Вин вздохнул и признал:
— Я думал об этом. Чёрт, я последнее время только об этом и думаю. Леди…
— А что Леди? — усмехнулась Габрыся. — Наслаждайся. У тебя есть еще лет десять на то, чтобы подержаться за крепкую попку. Натрахайся всласть. А потом она начнет угасать, и, сколь бы ты не внушал себе мысли о высокой любви, однажды тебе захочется тела помоложе. И сознания пошустрее.
— Я именно об этом, — подхватил Вин. — Понимаешь, я думаю, что она именно та… Единственная. Та, которую я выбрал в качестве пары.
Габриэля приподнялась, с трудом опираясь на изувеченную руку, окинула его неверящим взглядом и расхохоталась.
— Вин, серьезно? Ты веришь в эту романтическую чепуху? Не существует никакой особой вампирской любви. Лебединая верность, вместе навеки… Это все чушь! Никакой химии и принудительной привязанности нет.

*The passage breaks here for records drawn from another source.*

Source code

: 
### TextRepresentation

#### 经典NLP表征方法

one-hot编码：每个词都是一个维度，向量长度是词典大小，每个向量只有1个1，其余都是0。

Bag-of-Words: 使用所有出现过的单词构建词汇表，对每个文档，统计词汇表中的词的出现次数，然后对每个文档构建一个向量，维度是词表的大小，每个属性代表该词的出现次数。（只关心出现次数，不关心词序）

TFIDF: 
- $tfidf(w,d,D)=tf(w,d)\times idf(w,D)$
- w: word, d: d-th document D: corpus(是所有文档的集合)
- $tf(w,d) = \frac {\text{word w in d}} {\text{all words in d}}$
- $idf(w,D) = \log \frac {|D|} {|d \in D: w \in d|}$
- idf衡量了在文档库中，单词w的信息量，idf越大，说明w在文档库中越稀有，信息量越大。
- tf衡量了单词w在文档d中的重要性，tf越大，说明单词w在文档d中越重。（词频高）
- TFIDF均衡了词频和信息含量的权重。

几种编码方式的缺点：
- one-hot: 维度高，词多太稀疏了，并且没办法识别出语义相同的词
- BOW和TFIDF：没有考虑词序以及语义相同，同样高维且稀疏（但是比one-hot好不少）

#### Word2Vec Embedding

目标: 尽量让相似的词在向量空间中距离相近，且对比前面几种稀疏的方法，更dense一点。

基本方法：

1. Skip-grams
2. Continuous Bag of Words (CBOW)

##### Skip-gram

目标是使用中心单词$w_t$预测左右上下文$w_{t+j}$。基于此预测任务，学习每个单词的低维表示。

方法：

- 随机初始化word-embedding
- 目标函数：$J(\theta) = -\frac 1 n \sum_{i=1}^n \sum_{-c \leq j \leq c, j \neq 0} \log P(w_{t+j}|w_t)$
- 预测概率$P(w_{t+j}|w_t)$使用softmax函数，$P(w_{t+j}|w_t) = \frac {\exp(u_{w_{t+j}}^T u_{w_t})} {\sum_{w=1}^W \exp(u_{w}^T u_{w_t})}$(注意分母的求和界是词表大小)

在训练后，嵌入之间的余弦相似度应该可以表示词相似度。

— Подожди, но ведь Гис и Себастиан…
— Себуш ее любил, понимаешь? — фыркнула Габриэля, вновь опускаясь на жесткую койку. — Любил по-настоящему. По-человечески. Говорил, увидел тогда дочку воеводы, и пропал. Как мальчишка. Пытался уговорить, да эта сука чуть его не сгубила. Ну, он разъярился и обратил её, к зубастой матери. Думал, справится, подчинит. Да переборщил с развлечениями. Была бы она вампиром, жили бы в любви и согласии по сей день. Воспитал бы себе жену. А Гис оказалась с принципами. И на всю голову ушибленная синдромом здравого смысла. Она жизнь свою подчинила противостоянию с Себушем. И зависит от него куда больше, чем, вероятно, сама думает. Даже теперь, когда он отправился к праотцам. Какая же тут вечная любовь, Вин? Ну, у Себуша-то, понятно. Он триста лет за ней ходил. Сколько раз из-за нее перед Эммануилом подставлялся… Тот порывался прибить сучку, да Себастиан его умолял не трогать её. Любил, понимаешь? Надеялся переубедить. Вот и вся легенда. Когда живешь долго, начинаешь ценить некоторые вещи.
— Ты знакома с Эммануилом? — поразился Ирвин, позабыв на миг об интересовавшей его теме.
— Конечно, — ядовито выплюнула Габриэля. — Он же меня обратил. А ты не стесняйся, записывай. Чтобы не забыть подробности до своих друзей донести.
Ирвин вздохнул и сморщился, расстегивая куртку.
— Леди не знает, что я здесь. И Гася тоже. Они обе заняты делами, Гис с ними. Я ускользнул. Охране наплёл, конечно, что по поручению. Леди потом скажу, что решил сам тебя разговорить, да не вышло. Это тебе. Держи, — он вынул из-за пазухи две упаковки с кровью и протянул вампирше. — Пей скорее, мне упаковку унести надо будет.
Габриэля уставилась на него озадаченным взглядом, потом, опасаясь, что дампир передумает, неловко сгребла предложенное угощение и, вспоров когтями первый пакет, жадно присосалась к нему.
— Я Леди хочу обратить, — тоскливо признался Вин, обвив руками колени. — Но не знаю, как это сделать. Несколько раз экспериментировал. Сам не смогу. Моя кровь людей убивает. Пробовал и так, и эдак… не вышло. Надеялся, что ты подбросишь идею. Последствий я не слишком опасаюсь. Сразу Леди меня не убьет, слаба будет. А там, глядишь, договоримся. Она меня любит.
— Ну, вариант вполне рабочий, — на секунду оторвавшись от питья, согласилась Габриэля. — Себуш вот тоже так рассуждал. Так что ты поаккуратнее с обстоятельствами обращения… И почему сразу не сможешь? Ты…
— Пей, — прервал её Ирвин. — У нас минут пятнадцать точно есть. Может, и больше. Если Леди меня искать станет, она позвонит. Ромек спать пошел. А без него тебя никто не тронет.
Несколько минут тишину нарушали только торопливые глотки. Габриэля, начавшая пить с жадностью дорвавшегося до еды голодающего, постепенно успокоилась, и остатки прикончила вполне размеренно.
— Спасибо, — серьезно произнесла вампирша, облизав оба разорванных пакета изнутри, и с сожалением возвращая чистую упаковку дарителю. — Мне легче. Вот видишь, оказывается, зубастые бывают человечнее людей.